# TO DO:
Somewhere below are a line with "Panel set 1: EM" and a later line with "Panel set 2: First". Output exactly those lines and all lines between them.

# INFORMATION SHOWN:
<<<<
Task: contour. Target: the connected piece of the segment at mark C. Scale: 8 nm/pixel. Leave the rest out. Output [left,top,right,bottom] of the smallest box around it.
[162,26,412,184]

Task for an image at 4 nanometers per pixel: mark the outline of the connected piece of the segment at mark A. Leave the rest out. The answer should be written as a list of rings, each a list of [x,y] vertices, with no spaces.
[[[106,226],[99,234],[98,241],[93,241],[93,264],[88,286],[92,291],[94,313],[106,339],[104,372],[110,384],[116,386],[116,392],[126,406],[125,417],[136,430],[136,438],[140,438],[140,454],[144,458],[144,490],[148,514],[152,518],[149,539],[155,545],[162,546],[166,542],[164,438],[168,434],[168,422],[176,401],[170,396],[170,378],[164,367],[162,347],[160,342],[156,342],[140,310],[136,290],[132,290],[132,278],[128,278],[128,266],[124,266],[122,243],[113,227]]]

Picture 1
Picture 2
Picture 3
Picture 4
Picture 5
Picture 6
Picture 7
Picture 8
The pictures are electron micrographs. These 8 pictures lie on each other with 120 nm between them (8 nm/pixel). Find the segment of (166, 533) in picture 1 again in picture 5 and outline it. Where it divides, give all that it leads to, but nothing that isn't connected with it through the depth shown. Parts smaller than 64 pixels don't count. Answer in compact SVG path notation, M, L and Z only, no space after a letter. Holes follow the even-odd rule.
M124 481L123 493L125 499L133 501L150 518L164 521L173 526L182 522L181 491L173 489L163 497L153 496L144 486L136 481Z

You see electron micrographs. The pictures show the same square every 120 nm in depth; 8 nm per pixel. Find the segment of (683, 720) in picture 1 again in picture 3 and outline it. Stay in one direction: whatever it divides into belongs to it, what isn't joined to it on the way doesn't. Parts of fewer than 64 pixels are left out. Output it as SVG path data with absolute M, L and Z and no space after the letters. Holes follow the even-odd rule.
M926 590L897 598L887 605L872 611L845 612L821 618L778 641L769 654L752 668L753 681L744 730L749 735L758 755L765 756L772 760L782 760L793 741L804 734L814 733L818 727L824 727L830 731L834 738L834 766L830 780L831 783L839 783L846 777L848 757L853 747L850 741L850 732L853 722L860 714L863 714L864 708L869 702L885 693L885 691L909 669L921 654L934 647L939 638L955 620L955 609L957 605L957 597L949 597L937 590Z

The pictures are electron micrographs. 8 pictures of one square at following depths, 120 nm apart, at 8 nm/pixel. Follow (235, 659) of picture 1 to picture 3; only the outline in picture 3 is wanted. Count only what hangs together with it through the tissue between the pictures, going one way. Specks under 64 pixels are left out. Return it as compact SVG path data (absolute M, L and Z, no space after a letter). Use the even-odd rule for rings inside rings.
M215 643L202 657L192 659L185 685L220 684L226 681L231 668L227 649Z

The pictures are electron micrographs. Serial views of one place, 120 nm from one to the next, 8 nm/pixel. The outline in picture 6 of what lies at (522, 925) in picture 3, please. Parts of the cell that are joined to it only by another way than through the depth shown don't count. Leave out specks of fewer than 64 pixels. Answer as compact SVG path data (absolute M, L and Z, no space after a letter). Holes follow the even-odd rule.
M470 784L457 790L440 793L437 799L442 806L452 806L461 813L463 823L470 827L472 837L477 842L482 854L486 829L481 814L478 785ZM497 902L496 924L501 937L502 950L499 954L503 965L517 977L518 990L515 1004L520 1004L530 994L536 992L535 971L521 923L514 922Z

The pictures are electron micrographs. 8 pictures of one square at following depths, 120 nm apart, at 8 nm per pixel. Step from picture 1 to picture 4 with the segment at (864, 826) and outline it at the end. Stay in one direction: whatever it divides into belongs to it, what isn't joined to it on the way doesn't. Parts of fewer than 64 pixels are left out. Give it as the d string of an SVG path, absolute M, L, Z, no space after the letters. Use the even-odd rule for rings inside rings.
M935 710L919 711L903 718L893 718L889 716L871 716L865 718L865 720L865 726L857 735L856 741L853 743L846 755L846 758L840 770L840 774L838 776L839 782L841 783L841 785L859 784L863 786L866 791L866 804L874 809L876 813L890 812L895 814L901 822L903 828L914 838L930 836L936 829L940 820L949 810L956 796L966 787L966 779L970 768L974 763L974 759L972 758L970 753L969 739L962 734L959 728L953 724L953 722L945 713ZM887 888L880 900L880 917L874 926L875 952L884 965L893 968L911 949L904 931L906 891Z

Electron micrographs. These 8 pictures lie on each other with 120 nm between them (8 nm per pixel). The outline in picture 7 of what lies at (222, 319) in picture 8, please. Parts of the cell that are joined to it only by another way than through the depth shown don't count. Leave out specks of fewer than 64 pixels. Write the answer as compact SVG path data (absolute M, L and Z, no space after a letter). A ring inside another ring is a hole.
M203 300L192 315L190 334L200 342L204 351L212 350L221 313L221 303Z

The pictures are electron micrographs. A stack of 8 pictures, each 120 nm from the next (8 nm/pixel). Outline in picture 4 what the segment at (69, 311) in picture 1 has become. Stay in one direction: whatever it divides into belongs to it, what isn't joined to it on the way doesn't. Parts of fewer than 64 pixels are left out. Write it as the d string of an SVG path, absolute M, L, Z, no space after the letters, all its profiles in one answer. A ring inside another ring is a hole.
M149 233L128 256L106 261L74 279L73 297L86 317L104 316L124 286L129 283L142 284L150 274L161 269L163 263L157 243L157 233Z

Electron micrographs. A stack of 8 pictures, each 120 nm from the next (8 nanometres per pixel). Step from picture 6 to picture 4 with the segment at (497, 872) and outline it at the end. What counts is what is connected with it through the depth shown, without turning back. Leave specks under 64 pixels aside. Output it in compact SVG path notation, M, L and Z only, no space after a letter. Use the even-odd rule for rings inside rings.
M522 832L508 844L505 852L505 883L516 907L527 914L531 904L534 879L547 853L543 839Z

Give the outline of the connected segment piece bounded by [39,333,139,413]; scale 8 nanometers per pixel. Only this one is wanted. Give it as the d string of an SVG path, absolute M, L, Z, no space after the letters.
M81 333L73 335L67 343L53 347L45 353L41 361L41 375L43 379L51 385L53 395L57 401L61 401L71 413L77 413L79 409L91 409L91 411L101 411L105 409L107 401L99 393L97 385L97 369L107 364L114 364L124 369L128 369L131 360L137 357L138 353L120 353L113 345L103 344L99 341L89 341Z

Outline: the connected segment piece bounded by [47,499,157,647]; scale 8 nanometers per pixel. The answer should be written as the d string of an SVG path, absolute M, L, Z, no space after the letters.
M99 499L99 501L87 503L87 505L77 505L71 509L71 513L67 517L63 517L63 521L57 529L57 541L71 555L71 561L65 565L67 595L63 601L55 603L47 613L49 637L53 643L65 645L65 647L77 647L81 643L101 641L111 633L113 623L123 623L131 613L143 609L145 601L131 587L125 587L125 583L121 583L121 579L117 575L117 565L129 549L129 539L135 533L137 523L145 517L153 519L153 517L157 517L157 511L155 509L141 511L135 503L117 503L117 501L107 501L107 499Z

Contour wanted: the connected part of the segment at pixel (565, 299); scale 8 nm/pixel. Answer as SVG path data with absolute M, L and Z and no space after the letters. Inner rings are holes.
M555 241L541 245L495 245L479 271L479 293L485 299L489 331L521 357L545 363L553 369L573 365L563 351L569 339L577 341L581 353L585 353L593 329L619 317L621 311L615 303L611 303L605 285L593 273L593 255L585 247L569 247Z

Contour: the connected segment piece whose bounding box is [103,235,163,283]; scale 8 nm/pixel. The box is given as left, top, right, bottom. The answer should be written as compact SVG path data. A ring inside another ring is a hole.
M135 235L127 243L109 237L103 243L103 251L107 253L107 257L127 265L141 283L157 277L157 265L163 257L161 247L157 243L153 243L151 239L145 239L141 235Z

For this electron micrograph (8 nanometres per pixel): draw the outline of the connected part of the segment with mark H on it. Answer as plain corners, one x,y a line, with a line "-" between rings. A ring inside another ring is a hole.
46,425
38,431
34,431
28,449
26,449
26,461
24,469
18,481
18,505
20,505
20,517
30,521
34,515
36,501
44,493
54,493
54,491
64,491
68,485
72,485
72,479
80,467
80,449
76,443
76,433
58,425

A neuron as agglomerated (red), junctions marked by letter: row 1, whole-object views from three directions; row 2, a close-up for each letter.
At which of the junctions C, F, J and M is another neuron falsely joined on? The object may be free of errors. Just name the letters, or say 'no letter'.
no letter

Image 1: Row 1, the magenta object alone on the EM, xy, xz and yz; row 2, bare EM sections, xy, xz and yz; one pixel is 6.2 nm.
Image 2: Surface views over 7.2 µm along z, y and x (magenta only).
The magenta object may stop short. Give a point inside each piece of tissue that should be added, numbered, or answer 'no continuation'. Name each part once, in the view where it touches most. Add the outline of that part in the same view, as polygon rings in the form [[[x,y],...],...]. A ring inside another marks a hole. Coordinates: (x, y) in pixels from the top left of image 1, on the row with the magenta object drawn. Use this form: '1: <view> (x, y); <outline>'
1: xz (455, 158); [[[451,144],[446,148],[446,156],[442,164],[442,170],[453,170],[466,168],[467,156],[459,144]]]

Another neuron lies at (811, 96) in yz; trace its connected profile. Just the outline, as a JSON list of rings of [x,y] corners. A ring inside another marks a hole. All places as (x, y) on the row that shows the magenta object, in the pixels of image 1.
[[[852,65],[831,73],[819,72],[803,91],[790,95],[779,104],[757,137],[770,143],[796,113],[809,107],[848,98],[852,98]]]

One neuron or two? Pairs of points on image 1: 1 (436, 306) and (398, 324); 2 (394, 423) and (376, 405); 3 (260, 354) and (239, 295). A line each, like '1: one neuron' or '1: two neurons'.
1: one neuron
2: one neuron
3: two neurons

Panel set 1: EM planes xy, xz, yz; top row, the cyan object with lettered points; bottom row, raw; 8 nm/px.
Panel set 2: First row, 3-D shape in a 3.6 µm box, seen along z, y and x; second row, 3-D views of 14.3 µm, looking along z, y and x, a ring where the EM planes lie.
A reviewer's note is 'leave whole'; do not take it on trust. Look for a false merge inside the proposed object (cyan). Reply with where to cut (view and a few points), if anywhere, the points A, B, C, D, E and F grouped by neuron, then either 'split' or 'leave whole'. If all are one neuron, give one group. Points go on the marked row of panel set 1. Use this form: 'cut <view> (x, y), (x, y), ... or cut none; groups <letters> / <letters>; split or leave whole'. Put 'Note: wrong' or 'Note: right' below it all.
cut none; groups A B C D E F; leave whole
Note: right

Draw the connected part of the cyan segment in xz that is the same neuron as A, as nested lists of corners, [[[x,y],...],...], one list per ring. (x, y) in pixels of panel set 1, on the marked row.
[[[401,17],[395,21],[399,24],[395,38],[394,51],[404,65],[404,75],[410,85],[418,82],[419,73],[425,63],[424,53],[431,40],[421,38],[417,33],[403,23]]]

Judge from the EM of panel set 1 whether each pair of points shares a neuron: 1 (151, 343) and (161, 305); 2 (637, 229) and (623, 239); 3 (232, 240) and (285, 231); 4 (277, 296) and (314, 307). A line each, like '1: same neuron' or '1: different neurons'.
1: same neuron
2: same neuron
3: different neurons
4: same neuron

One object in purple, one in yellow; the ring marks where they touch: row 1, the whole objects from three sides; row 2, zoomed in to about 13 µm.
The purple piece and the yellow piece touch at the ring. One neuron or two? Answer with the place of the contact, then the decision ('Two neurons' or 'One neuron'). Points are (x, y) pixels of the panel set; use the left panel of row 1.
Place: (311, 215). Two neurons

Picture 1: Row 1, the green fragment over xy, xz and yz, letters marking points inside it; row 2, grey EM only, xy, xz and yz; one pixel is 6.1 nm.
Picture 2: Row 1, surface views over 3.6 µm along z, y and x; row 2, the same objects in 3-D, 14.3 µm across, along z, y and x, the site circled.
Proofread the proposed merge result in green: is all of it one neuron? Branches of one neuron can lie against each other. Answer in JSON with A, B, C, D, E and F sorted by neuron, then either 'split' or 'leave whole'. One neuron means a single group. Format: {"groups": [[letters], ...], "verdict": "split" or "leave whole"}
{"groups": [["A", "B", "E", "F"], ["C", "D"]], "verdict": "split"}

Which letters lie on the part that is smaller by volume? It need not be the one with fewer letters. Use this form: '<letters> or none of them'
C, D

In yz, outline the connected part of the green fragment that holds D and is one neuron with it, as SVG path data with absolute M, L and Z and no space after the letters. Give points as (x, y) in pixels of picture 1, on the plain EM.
>>>>
# OUTPUT OF THE TASK:
Panel set 1: EM planes xy, xz, yz; top row, the cyan object with lettered points; bottom row, raw; 8 nm/px.
Panel set 2: First row, 3-D shape in a 3.6 µm box, seen along z, y and x; second row, 3-D views of 14.3 µm, looking along z, y and x, a ring where the EM planes lie.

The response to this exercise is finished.